▶ **Problem requirements**:
Copy out the text of every record word for word, keeping each line break where it falls.

(Records for processing begins)

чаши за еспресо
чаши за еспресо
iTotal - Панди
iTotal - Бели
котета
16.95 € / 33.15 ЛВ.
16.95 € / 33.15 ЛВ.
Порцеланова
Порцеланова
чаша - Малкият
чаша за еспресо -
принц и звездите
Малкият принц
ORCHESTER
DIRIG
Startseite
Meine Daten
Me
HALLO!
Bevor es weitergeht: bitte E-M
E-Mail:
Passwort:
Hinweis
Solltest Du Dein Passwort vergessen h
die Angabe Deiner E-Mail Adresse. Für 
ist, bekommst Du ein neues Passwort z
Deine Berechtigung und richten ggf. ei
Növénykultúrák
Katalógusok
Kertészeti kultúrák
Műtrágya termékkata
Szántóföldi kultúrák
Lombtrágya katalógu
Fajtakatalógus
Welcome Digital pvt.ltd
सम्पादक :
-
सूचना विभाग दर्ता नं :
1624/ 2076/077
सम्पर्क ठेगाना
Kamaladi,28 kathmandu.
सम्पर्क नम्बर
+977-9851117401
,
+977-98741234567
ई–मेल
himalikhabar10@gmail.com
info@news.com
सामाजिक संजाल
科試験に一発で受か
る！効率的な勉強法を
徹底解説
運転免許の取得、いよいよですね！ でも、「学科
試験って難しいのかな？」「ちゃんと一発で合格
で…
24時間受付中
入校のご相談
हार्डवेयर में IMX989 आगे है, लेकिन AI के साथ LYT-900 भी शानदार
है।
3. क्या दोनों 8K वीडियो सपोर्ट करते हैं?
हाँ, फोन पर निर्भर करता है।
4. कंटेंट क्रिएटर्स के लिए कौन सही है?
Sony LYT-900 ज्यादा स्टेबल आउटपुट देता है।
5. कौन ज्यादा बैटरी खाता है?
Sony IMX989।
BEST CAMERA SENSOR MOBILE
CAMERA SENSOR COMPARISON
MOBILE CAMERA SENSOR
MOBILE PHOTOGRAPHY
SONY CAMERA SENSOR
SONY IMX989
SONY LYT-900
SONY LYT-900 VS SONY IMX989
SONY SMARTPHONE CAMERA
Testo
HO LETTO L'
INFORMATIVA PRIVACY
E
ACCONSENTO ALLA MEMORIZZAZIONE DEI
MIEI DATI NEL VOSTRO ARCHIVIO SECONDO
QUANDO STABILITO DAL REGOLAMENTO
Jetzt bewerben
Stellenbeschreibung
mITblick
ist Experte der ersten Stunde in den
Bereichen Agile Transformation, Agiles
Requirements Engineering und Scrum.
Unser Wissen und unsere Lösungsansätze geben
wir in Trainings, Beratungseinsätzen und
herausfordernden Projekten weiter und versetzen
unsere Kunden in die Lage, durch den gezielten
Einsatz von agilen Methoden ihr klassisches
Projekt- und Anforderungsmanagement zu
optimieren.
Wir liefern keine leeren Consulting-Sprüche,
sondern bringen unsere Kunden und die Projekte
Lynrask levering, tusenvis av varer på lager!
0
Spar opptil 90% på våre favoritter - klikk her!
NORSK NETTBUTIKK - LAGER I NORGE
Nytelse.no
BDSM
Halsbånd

(Records for processing ends)

▶ **Output of the exercise**:
чаши за еспресо
чаши за еспресо
iTotal - Панди
iTotal - Бели
котета
16.95 € / 33.15 ЛВ.
16.95 € / 33.15 ЛВ.
Порцеланова
Порцеланова
чаша - Малкият
чаша за еспресо -
принц и звездите
Малкият принц
ORCHESTER
DIRIG
Startseite
Meine Daten
Me
HALLO!
Bevor es weitergeht: bitte E-M
E-Mail:
Passwort:
Hinweis
Solltest Du Dein Passwort vergessen h
die Angabe Deiner E-Mail Adresse. Für 
ist, bekommst Du ein neues Passwort z
Deine Berechtigung und richten ggf. ei
Növénykultúrák
Katalógusok
Kertészeti kultúrák
Műtrágya termékkata
Szántóföldi kultúrák
Lombtrágya katalógu
Fajtakatalógus
Welcome Digital pvt.ltd
सम्पादक :
-
सूचना विभाग दर्ता नं :
1624/ 2076/077
सम्पर्क ठेगाना
Kamaladi,28 kathmandu.
सम्पर्क नम्बर
+977-9851117401
,
+977-98741234567
ई–मेल
himalikhabar10@gmail.com
info@news.com
सामाजिक संजाल
科試験に一発で受か
る！効率的な勉強法を
徹底解説
運転免許の取得、いよいよですね！ でも、「学科
試験って難しいのかな？」「ちゃんと一発で合格
で…
24時間受付中
入校のご相談
हार्डवेयर में IMX989 आगे है, लेकिन AI के साथ LYT-900 भी शानदार
है।
3. क्या दोनों 8K वीडियो सपोर्ट करते हैं?
हाँ, फोन पर निर्भर करता है।
4. कंटेंट क्रिएटर्स के लिए कौन सही है?
Sony LYT-900 ज्यादा स्टेबल आउटपुट देता है।
5. कौन ज्यादा बैटरी खाता है?
Sony IMX989।
BEST CAMERA SENSOR MOBILE
CAMERA SENSOR COMPARISON
MOBILE CAMERA SENSOR
MOBILE PHOTOGRAPHY
SONY CAMERA SENSOR
SONY IMX989
SONY LYT-900
SONY LYT-900 VS SONY IMX989
SONY SMARTPHONE CAMERA
Testo
HO LETTO L'
INFORMATIVA PRIVACY
E
ACCONSENTO ALLA MEMORIZZAZIONE DEI
MIEI DATI NEL VOSTRO ARCHIVIO SECONDO
QUANDO STABILITO DAL REGOLAMENTO
Jetzt bewerben
Stellenbeschreibung
mITblick
ist Experte der ersten Stunde in den
Bereichen Agile Transformation, Agiles
Requirements Engineering und Scrum.
Unser Wissen und unsere Lösungsansätze geben
wir in Trainings, Beratungseinsätzen und
herausfordernden Projekten weiter und versetzen
unsere Kunden in die Lage, durch den gezielten
Einsatz von agilen Methoden ihr klassisches
Projekt- und Anforderungsmanagement zu
optimieren.
Wir liefern keine leeren Consulting-Sprüche,
sondern bringen unsere Kunden und die Projekte
Lynrask levering, tusenvis av varer på lager!
0
Spar opptil 90% på våre favoritter - klikk her!
NORSK NETTBUTIKK - LAGER I NORGE
Nytelse.no
BDSM
Halsbånd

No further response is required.